良く見える位置に来た時、ルイスレーンがちらりとこちらを見て目を細めたのでドキリとした。

隣の王妃様たちを見ると、扇で口許を隠しこちらを楽しそうに見ているので、赤くなった顔を見られないように顔を背けた。

「昔……リンドバルク侯爵が今よりもう少し若い頃、全ての的を射抜いたと聞いたことがあるわ」

イヴァンジェリン妃が言う。さっきなかなか難しいと言ってなかった?それが本当なら凄いことだ。

「まあ、今でもご健在かしらね」

エレノア妃がそれを聞いてちらりとまた私を見る。

「どうでしょうか……今でも鍛練は欠かされてはいないでしょうが……」

邸で何人かと剣を交えたのは見たことがあるし、ギオーヴさんにも士官学校でのルイスレーンの成績は良かったと聞いていたが、本当のところ彼の腕前はよく知らない。

大きな旗が振られ、一人目の射者がスタートした。

ひとつ目は外した。

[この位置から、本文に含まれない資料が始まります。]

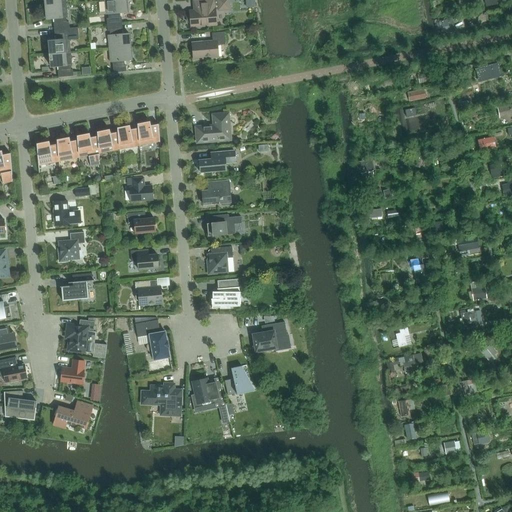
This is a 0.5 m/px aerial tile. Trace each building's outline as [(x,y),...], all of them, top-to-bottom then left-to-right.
[(127,12),(126,0),(115,0),(104,1),(105,14),(107,14),(107,18),(105,19),(105,25),(122,24),(121,17),(120,17),(120,13),(127,12)] [(190,15),(187,17),(187,22),(190,23),(190,24),(191,27),(213,25),(217,24),(216,17),(215,9),(218,9),(218,11),(231,10),(230,0),(215,0),(213,0),(206,0),(193,1),(193,2),(194,11),(189,12),(190,15),(189,15),(190,15)] [(54,23),(54,29),(69,28),(69,22),(67,22),(66,17),(68,17),(67,4),(46,6),(47,19),(54,18),(55,23),(54,23)] [(453,19),(440,22),(442,34),(443,34),(455,31),(453,19)] [(107,36),(108,49),(130,47),(129,34),(122,35),(121,30),(123,30),(122,24),(105,25),(106,31),(108,31),(108,36),(107,36)] [(49,41),(50,54),(71,52),(70,40),(79,39),(78,28),(69,29),(69,28),(54,29),(55,36),(56,36),(56,40),(49,41)] [(194,59),(218,57),(217,45),(225,44),(224,32),(212,33),(213,41),(192,43),(194,59)] [(110,62),(111,73),(126,71),(126,65),(124,65),(124,60),(132,60),(130,47),(108,49),(109,62),(110,62)] [(58,71),(58,77),(73,76),(73,70),(71,70),(70,65),(72,65),(71,52),(50,54),(51,67),(59,66),(59,71),(58,71)] [(499,63),(475,69),(478,80),(502,74),(499,63)] [(476,95),(474,88),(460,91),(462,99),(476,95)] [(424,89),(408,92),(409,101),(425,98),(424,89)] [(511,105),(498,108),(500,118),(511,115),(511,105)] [(415,108),(405,110),(407,117),(416,115),(415,108)] [(198,142),(230,139),(228,114),(213,115),(214,126),(196,127),(198,142)] [(137,124),(138,128),(139,145),(159,142),(160,152),(161,152),(158,124),(151,126),(150,121),(137,124)] [(117,128),(118,132),(119,149),(139,145),(138,128),(131,130),(130,125),(117,128)] [(97,132),(97,136),(99,153),(119,149),(118,132),(110,134),(110,129),(97,132)] [(89,133),(77,136),(77,140),(79,157),(99,153),(97,136),(90,138),(89,133)] [(57,140),(57,144),(59,161),(79,157),(77,140),(70,141),(69,137),(57,140)] [(418,137),(411,139),(413,146),(419,144),(418,137)] [(491,137),(478,140),(480,150),(493,147),(491,137)] [(40,176),(39,165),(59,161),(57,144),(50,145),(49,141),(37,144),(39,176),(40,176)] [(2,151),(0,150),(0,173),(11,171),(12,182),(13,182),(10,153),(3,155),(2,151)] [(200,173),(226,171),(225,164),(235,163),(234,151),(214,152),(215,159),(199,160),(200,173)] [(390,156),(380,158),(381,165),(391,163),(390,156)] [(373,159),(357,162),(359,173),(369,172),(375,169),(373,159)] [(419,159),(416,167),(425,170),(428,162),(419,159)] [(500,164),(489,166),(491,179),(503,176),(500,164)] [(132,201),(153,199),(152,186),(142,187),(142,184),(144,183),(144,177),(128,179),(128,185),(132,184),(133,188),(131,188),(132,201)] [(231,202),(229,181),(207,182),(208,190),(202,191),(203,205),(222,203),(222,206),(231,205),(231,202)] [(89,188),(75,189),(76,196),(90,195),(89,188)] [(391,189),(383,191),(385,199),(393,197),(391,189)] [(68,212),(67,201),(54,202),(56,226),(69,225),(69,224),(78,223),(77,211),(68,212)] [(135,233),(155,232),(154,218),(143,219),(142,212),(127,213),(128,225),(134,225),(135,233)] [(234,224),(241,223),(241,216),(229,217),(228,214),(212,216),(212,223),(207,223),(208,232),(206,233),(206,232),(206,233),(208,240),(216,239),(216,235),(235,234),(234,224)] [(442,221),(426,224),(428,233),(444,230),(442,221)] [(59,242),(60,253),(58,253),(59,262),(68,261),(68,260),(79,259),(78,244),(85,243),(84,232),(70,233),(70,241),(59,242)] [(476,236),(457,240),(459,252),(469,250),(469,254),(479,252),(476,236)] [(228,272),(227,264),(233,264),(232,247),(220,248),(220,254),(207,255),(209,274),(228,272)] [(458,255),(457,247),(435,251),(436,259),(449,257),(458,255)] [(148,249),(131,251),(132,262),(138,261),(138,270),(159,268),(157,254),(149,255),(148,249)] [(5,251),(0,251),(0,277),(9,276),(7,264),(6,265),(5,251)] [(423,264),(413,266),(415,278),(425,276),(423,264)] [(73,286),(60,287),(61,287),(63,300),(88,298),(87,281),(94,281),(94,280),(91,280),(91,276),(90,276),(90,273),(92,273),(92,274),(92,273),(72,275),(73,282),(72,282),(72,283),(73,283),(73,286)] [(239,288),(241,287),(239,287),(238,279),(217,281),(218,289),(217,289),(218,289),(218,292),(212,292),(212,299),(211,299),(212,308),(220,308),(230,308),(230,307),(240,306),(240,292),(239,292),(239,288)] [(491,279),(486,281),(488,289),(494,287),(491,279)] [(149,281),(135,282),(136,290),(138,290),(138,293),(137,293),(136,295),(136,299),(138,301),(139,300),(139,304),(149,303),(149,304),(162,303),(160,286),(158,287),(157,280),(149,281)] [(476,288),(472,289),(473,301),(487,298),(491,302),(495,301),(494,296),(489,296),(489,294),(486,294),(484,281),(475,282),(476,288)] [(3,301),(2,295),(0,295),(0,319),(11,317),(9,305),(4,306),(3,301)] [(410,297),(403,298),(403,307),(410,307),(410,305),(415,305),(414,299),(410,299),(410,297)] [(379,308),(388,315),(395,306),(386,299),(379,308)] [(465,310),(460,311),(464,329),(477,326),(473,308),(467,309),(468,312),(466,313),(465,313),(465,310)] [(69,350),(85,352),(87,331),(93,332),(95,322),(80,320),(79,326),(68,324),(67,334),(70,334),(68,355),(69,350)] [(154,360),(170,357),(165,331),(160,332),(158,320),(135,324),(138,337),(149,335),(151,343),(148,343),(146,346),(147,350),(150,352),(152,351),(154,360)] [(272,348),(276,348),(274,337),(287,335),(284,322),(267,325),(268,333),(253,335),(255,343),(254,345),(254,349),(256,350),(256,351),(266,349),(268,351),(271,350),(272,348)] [(8,326),(0,327),(0,353),(0,354),(0,352),(0,351),(16,348),(17,351),(18,350),(14,333),(9,334),(8,326)] [(400,333),(396,334),(399,347),(407,345),(404,336),(409,335),(407,328),(399,330),(400,333)] [(511,345),(511,338),(500,341),(502,347),(511,345)] [(491,344),(481,352),(490,363),(491,362),(497,358),(495,354),(497,352),(491,344)] [(398,358),(386,361),(388,372),(394,370),(393,365),(399,363),(400,366),(404,365),(405,373),(420,370),(419,363),(420,363),(423,362),(421,354),(398,358)] [(0,377),(6,383),(27,379),(28,383),(24,364),(16,366),(15,364),(14,358),(16,358),(16,357),(0,360),(0,377)] [(61,381),(82,384),(84,370),(83,370),(85,361),(73,360),(72,366),(74,366),(73,369),(62,368),(61,381)] [(250,381),(242,366),(231,368),(232,374),(233,374),(235,378),(225,381),(228,395),(242,392),(242,393),(254,390),(250,381)] [(195,395),(192,396),(194,405),(196,412),(213,408),(212,404),(220,403),(225,401),(220,378),(207,380),(207,378),(192,381),(195,395)] [(459,382),(458,382),(460,394),(469,393),(468,385),(474,383),(474,379),(468,380),(459,382)] [(142,391),(142,403),(142,404),(160,405),(160,404),(162,404),(161,414),(171,415),(171,413),(180,413),(180,399),(181,390),(173,389),(174,384),(165,384),(165,387),(152,386),(151,392),(143,392),(143,391),(142,391)] [(8,416),(1,415),(1,416),(34,420),(36,408),(36,401),(28,400),(22,399),(23,391),(4,392),(4,400),(5,400),(5,399),(8,399),(7,407),(9,407),(8,416)] [(91,392),(90,400),(99,401),(99,393),(91,392)] [(413,399),(398,402),(401,417),(410,415),(409,410),(414,409),(413,399)] [(55,419),(86,429),(93,406),(77,401),(77,402),(77,401),(80,402),(78,409),(74,411),(59,406),(55,419)] [(405,425),(407,440),(416,438),(413,424),(405,425)] [(487,431),(471,434),(474,445),(489,441),(487,431)] [(454,441),(444,443),(446,454),(456,452),(454,441)] [(429,472),(412,474),(413,482),(430,479),(429,472)] [(448,492),(430,496),(431,505),(449,502),(448,492)]
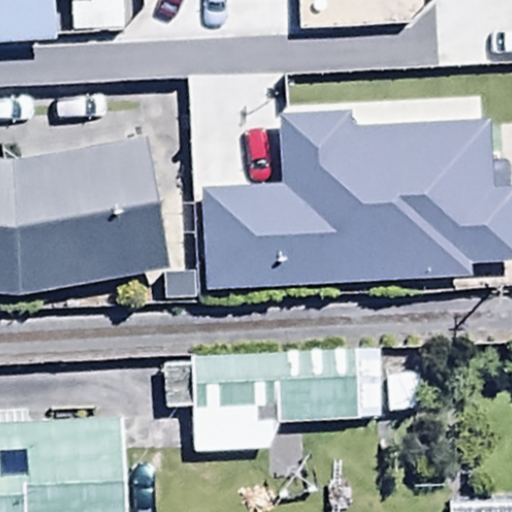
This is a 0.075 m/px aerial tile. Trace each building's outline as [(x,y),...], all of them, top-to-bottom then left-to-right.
[(97,2),(97,0),(0,0),(0,44),(56,44),(56,3),(97,2)] [(204,118),(290,115),(287,39),(201,43),(204,118)] [(0,157),(0,292),(28,294),(172,273),(152,137),(7,158),(0,157)] [(373,351),(162,364),(163,413),(189,412),(190,457),(264,454),(275,427),(377,421),(373,351)] [(0,511),(125,511),(121,420),(25,424),(24,415),(0,416),(0,511)] [(497,511),(511,511),(511,456),(442,461),(445,511),(497,511)]
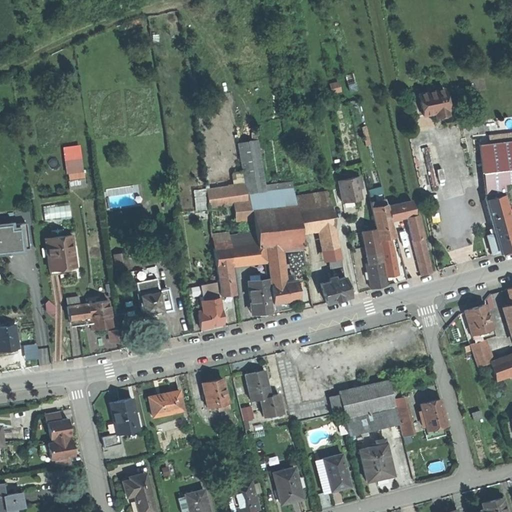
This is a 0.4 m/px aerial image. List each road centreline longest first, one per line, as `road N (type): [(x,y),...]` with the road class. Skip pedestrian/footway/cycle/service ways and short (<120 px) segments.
road 1 (tertiary): [(422,292),(270,334),(75,371)]
road 2 (residential): [(422,292),(470,481)]
road 3 (track): [(0,69),(170,0)]
road 4 (residential): [(75,371),(106,511)]
road 5 (residential): [(470,481),(353,511)]
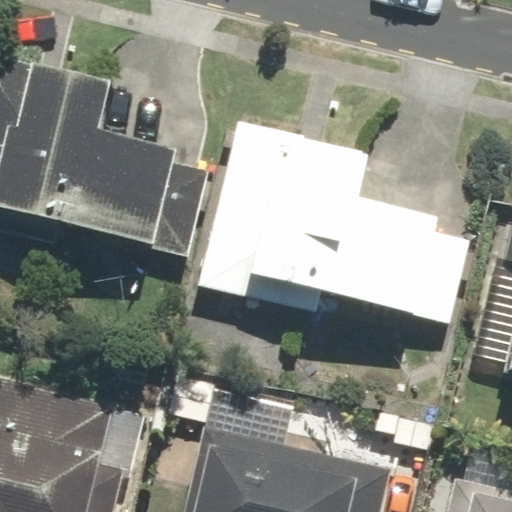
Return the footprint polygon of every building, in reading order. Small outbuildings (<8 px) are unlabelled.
[(2,82),(0,81),(0,229),(17,234),(22,216),(145,247),(170,145),(96,127),(106,84),(7,60),(2,82)] [(229,107),(193,97),(179,150),(215,159),(229,107)] [(366,154),(235,120),(193,283),(313,314),(320,289),(409,312),(404,328),(430,335),(434,320),(448,324),(469,243),(427,232),(432,215),(355,195),(366,154)] [(511,223),(504,264),(490,261),(469,361),(511,369),(511,223)] [(108,405),(0,378),(0,511),(84,511),(95,466),(127,474),(140,423),(106,415),(108,405)] [(385,470),(201,426),(180,511),(346,511),(350,496),(377,503),(385,470)] [(511,511),(511,458),(469,448),(460,485),(448,482),(441,511),(511,511)]
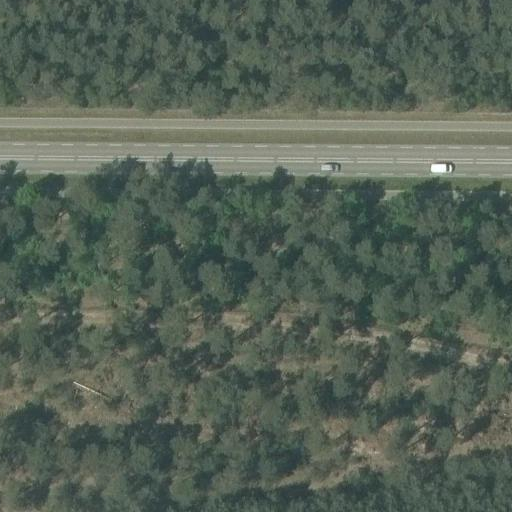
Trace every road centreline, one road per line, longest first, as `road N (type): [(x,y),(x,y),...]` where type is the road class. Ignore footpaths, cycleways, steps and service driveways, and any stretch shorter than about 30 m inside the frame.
road 1 (track): [(511,353),(250,318),(0,316)]
road 2 (primary): [(0,158),(511,162)]
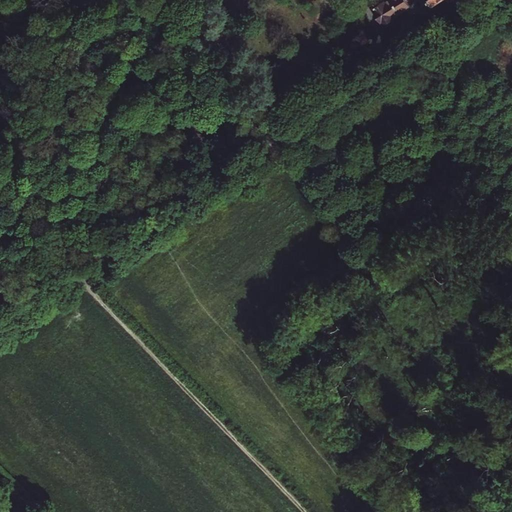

次は当て、その次も当たったが、結局八つの内、半分を外した。
二人目も同じ、三人目は五つ。

「最初のひとつ目が難しいみたいね」

「そのようですわね。今のところ今の三人目の方だけですものね。ひとつ目を当てたのは」

「オリヴァー様もひとつ目が難しいと仰っていましたわ」

四人目は今までの最高の六つを当てた。

「いよいよリンドバルク卿の番よ」

黒い馬に乗ったルイスレーンが登場すると、ひときわ高い歓声が上がった。

旗が振り上げられたのを見て息を飲み、祈るように手を組む。

遠すぎて表情までは読めないが、馬上でピンと背筋を伸ばし、背中の矢筒に手を伸ばしている。

旗が下ろされ、「はっ」という掛け声と共に馬が走り出した。